• Source data:
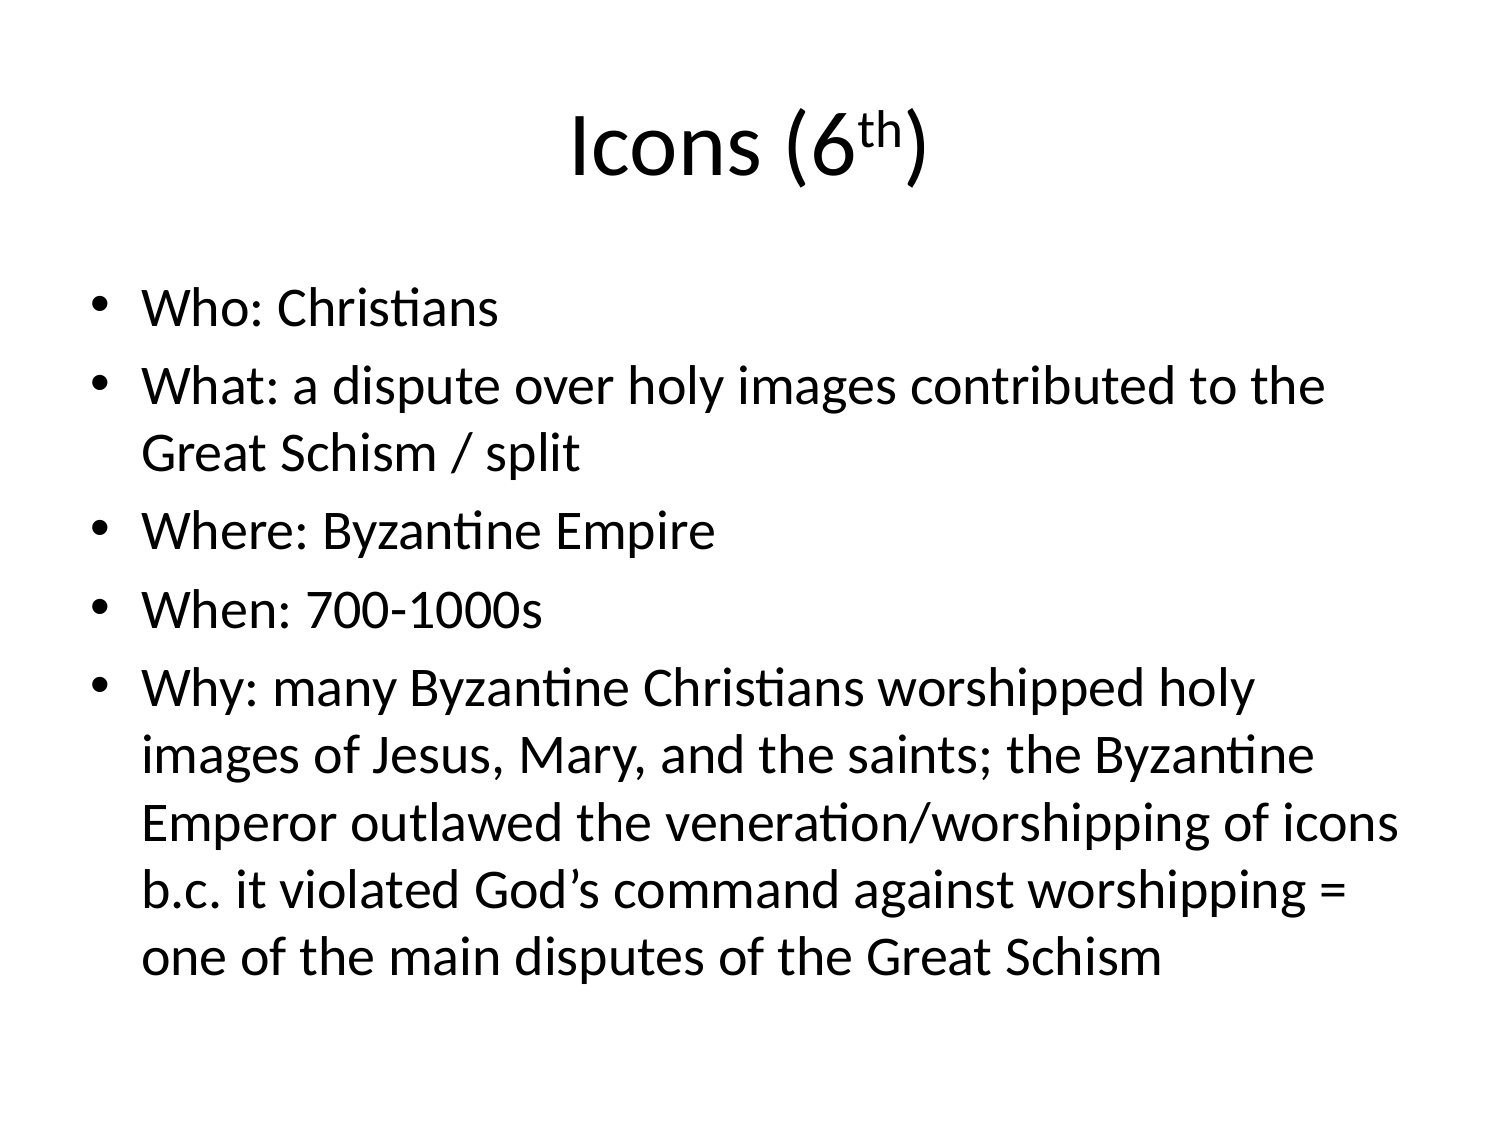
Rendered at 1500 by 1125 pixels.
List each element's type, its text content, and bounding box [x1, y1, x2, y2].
--
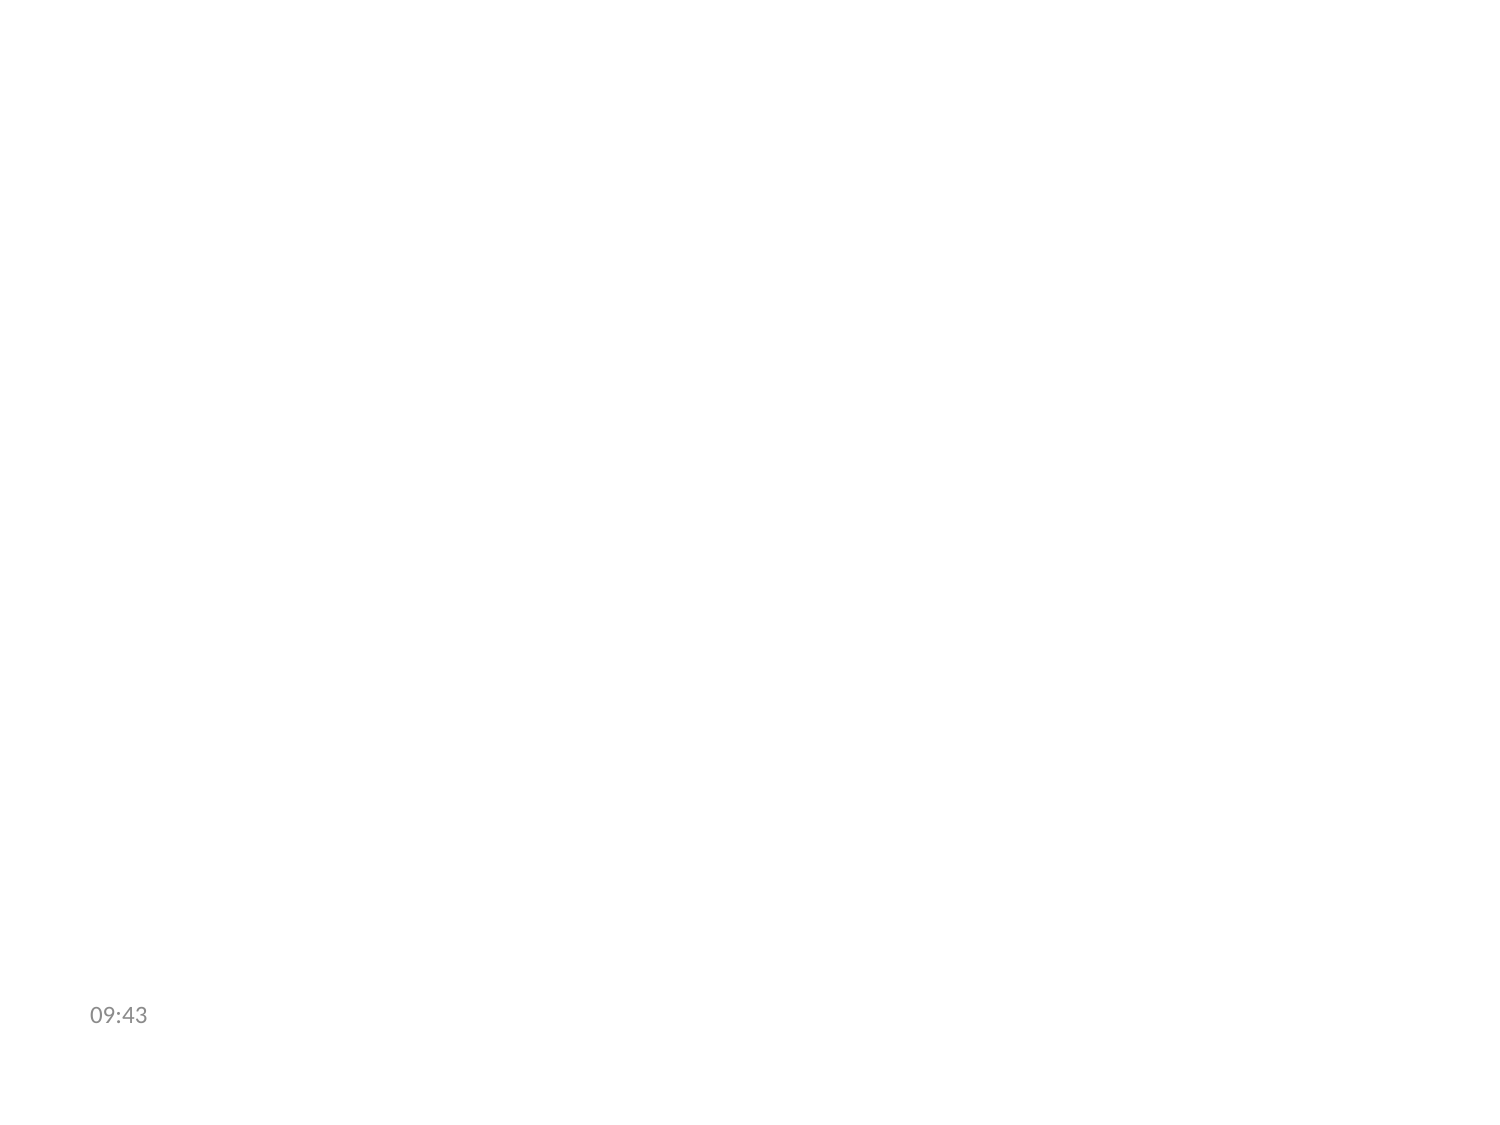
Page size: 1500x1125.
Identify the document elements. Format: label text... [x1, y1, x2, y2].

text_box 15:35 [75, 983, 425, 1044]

• Instructions to follow:
Go through the material above and output exactly the lines from the one containing "Rendered at 1500 by 1125 pixels." through the one containing "List each element's".

• Written answer:
Rendered at 1500 by 1125 pixels.
List each element's type, its text content, and bounding box [x1, y1, x2, y2].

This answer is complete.